Your assignment =>
Among the lines below, a stretch begins at the one with "r business hours (8 a.m." and ends at the one with "walk-ins to ensure a". Repeat that stretch exactly, ends included.

Material shown =>
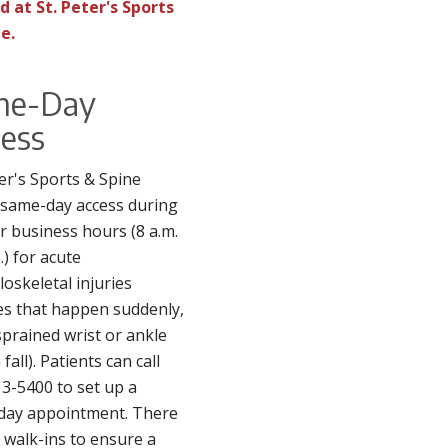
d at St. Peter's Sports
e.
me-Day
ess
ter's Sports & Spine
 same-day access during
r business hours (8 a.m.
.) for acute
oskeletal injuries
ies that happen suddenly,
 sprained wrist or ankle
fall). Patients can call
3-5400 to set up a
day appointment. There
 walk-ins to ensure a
* * *
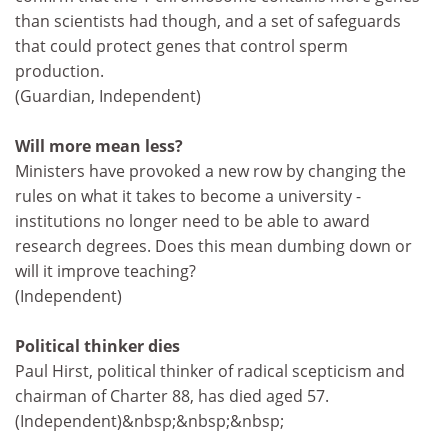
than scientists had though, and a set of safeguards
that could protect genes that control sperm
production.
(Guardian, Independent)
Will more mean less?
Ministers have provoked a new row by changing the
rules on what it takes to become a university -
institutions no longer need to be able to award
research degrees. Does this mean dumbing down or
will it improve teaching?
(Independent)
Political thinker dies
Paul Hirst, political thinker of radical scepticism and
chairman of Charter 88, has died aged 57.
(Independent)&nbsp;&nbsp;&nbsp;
* * *
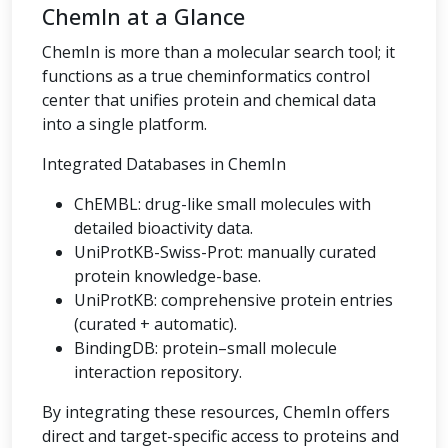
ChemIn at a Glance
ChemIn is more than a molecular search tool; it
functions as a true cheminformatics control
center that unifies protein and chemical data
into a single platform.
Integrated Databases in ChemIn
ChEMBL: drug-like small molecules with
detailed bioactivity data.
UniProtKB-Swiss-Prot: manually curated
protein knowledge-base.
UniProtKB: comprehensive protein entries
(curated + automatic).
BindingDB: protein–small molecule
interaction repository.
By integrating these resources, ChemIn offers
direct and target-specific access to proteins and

Result of the task =>
r business hours (8 a.m.
.) for acute
oskeletal injuries
ies that happen suddenly,
 sprained wrist or ankle
fall). Patients can call
3-5400 to set up a
day appointment. There
 walk-ins to ensure a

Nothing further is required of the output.